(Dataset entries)
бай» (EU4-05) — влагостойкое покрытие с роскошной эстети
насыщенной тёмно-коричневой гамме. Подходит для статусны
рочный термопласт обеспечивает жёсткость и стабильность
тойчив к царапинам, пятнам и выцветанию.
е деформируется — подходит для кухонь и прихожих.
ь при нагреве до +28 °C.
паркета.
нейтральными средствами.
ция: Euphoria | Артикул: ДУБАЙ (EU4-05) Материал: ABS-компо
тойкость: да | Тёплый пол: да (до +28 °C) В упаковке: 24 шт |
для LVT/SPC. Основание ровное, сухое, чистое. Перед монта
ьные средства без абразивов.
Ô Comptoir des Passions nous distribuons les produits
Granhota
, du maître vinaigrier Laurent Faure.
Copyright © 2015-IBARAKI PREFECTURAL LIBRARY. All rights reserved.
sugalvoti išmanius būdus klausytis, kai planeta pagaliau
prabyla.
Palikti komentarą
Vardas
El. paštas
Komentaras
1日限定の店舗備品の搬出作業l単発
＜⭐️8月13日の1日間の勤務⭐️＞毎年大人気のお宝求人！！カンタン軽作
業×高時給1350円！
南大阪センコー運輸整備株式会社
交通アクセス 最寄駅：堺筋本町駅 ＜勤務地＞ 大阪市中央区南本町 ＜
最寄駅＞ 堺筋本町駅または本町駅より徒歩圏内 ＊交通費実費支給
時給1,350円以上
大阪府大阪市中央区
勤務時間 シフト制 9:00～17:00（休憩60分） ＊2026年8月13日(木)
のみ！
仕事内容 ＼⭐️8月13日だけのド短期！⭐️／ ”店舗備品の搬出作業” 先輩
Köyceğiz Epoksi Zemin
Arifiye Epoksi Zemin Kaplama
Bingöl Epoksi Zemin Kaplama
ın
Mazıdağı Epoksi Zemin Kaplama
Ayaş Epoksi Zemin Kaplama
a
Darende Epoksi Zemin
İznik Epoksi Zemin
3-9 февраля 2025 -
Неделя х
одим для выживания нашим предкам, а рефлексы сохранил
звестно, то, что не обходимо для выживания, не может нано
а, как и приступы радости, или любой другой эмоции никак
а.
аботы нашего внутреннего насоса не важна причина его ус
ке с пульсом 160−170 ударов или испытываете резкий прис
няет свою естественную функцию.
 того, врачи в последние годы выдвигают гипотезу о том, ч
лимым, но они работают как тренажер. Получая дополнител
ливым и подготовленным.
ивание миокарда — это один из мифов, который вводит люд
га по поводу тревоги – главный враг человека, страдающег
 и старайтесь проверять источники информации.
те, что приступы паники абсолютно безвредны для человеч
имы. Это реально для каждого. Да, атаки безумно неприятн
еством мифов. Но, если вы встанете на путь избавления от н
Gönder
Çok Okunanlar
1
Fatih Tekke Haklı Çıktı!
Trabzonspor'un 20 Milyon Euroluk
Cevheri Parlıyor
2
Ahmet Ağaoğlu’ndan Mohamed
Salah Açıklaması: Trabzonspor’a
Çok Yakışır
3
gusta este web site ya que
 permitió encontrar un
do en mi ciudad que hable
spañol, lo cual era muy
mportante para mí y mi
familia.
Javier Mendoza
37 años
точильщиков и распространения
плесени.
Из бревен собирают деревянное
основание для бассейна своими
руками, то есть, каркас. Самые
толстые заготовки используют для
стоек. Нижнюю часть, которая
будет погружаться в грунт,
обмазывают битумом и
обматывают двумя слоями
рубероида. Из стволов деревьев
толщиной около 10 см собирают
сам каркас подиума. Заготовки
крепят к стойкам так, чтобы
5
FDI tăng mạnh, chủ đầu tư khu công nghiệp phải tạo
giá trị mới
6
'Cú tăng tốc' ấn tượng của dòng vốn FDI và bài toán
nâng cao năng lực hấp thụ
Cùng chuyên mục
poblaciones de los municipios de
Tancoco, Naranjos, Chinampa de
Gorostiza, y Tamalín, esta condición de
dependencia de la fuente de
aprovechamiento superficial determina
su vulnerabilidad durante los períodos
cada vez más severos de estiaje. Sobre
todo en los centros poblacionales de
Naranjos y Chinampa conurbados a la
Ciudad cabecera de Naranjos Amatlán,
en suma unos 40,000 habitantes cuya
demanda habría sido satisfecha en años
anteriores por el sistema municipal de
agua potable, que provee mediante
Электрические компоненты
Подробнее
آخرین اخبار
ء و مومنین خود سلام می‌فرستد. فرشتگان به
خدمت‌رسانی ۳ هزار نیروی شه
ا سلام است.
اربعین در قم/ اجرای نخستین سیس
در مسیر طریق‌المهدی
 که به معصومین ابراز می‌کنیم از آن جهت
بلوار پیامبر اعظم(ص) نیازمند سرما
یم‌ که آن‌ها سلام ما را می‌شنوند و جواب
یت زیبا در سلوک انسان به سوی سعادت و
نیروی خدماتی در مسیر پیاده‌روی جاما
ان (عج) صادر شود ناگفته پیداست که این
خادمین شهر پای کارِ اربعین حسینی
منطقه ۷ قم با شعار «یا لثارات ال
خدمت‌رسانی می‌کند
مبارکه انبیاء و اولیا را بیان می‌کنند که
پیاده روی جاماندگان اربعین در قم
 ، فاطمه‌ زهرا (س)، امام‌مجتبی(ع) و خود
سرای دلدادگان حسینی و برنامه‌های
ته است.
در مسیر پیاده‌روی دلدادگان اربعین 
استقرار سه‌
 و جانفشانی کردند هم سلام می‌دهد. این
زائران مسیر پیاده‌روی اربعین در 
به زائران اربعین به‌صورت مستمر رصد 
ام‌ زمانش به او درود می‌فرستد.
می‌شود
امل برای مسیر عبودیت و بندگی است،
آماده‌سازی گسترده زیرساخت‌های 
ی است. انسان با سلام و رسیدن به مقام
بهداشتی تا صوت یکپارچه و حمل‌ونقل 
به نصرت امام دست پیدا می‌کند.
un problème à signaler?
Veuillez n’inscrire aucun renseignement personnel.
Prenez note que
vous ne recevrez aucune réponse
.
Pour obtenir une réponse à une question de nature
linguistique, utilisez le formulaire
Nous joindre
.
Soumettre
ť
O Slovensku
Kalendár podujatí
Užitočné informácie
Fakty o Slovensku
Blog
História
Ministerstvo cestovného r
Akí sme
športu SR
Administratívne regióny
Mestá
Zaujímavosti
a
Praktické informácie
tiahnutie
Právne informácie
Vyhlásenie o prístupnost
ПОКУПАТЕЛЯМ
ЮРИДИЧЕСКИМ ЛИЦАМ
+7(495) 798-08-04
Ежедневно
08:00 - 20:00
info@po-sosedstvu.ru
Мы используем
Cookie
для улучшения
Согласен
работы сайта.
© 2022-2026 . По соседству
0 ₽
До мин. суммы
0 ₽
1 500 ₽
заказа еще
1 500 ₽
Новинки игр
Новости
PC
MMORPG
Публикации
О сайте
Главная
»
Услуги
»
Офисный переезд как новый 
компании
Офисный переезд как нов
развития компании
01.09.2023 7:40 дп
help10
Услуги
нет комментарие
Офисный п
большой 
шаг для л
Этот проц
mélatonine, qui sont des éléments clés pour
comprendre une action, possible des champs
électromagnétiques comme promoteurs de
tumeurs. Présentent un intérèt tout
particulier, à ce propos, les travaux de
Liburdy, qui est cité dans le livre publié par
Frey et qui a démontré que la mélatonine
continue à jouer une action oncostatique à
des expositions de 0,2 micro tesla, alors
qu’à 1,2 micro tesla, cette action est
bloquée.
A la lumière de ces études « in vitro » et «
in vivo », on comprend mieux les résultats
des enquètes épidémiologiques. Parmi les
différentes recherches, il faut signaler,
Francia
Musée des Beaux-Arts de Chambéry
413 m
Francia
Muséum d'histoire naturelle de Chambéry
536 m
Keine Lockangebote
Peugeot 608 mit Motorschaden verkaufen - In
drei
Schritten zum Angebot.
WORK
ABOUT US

» **TRY IT**
Out of the entries above, write out only the lines between the line holding "насыщенной тёмно-коричневой гамме." and the line holding "ивание миокарда —", inclusive, each exactly as given.

» **ANSWER AREA**
насыщенной тёмно-коричневой гамме. Подходит для статусны
рочный термопласт обеспечивает жёсткость и стабильность
тойчив к царапинам, пятнам и выцветанию.
е деформируется — подходит для кухонь и прихожих.
ь при нагреве до +28 °C.
паркета.
нейтральными средствами.
ция: Euphoria | Артикул: ДУБАЙ (EU4-05) Материал: ABS-компо
тойкость: да | Тёплый пол: да (до +28 °C) В упаковке: 24 шт |
для LVT/SPC. Основание ровное, сухое, чистое. Перед монта
ьные средства без абразивов.
Ô Comptoir des Passions nous distribuons les produits
Granhota
, du maître vinaigrier Laurent Faure.
Copyright © 2015-IBARAKI PREFECTURAL LIBRARY. All rights reserved.
sugalvoti išmanius būdus klausytis, kai planeta pagaliau
prabyla.
Palikti komentarą
Vardas
El. paštas
Komentaras
1日限定の店舗備品の搬出作業l単発
＜⭐️8月13日の1日間の勤務⭐️＞毎年大人気のお宝求人！！カンタン軽作
業×高時給1350円！
南大阪センコー運輸整備株式会社
交通アクセス 最寄駅：堺筋本町駅 ＜勤務地＞ 大阪市中央区南本町 ＜
最寄駅＞ 堺筋本町駅または本町駅より徒歩圏内 ＊交通費実費支給
時給1,350円以上
大阪府大阪市中央区
勤務時間 シフト制 9:00～17:00（休憩60分） ＊2026年8月13日(木)
のみ！
仕事内容 ＼⭐️8月13日だけのド短期！⭐️／ ”店舗備品の搬出作業” 先輩
Köyceğiz Epoksi Zemin
Arifiye Epoksi Zemin Kaplama
Bingöl Epoksi Zemin Kaplama
ın
Mazıdağı Epoksi Zemin Kaplama
Ayaş Epoksi Zemin Kaplama
a
Darende Epoksi Zemin
İznik Epoksi Zemin
3-9 февраля 2025 -
Неделя х
одим для выживания нашим предкам, а рефлексы сохранил
звестно, то, что не обходимо для выживания, не может нано
а, как и приступы радости, или любой другой эмоции никак
а.
аботы нашего внутреннего насоса не важна причина его ус
ке с пульсом 160−170 ударов или испытываете резкий прис
няет свою естественную функцию.
 того, врачи в последние годы выдвигают гипотезу о том, ч
лимым, но они работают как тренажер. Получая дополнител
ливым и подготовленным.
ивание миокарда — это один из мифов, который вводит люд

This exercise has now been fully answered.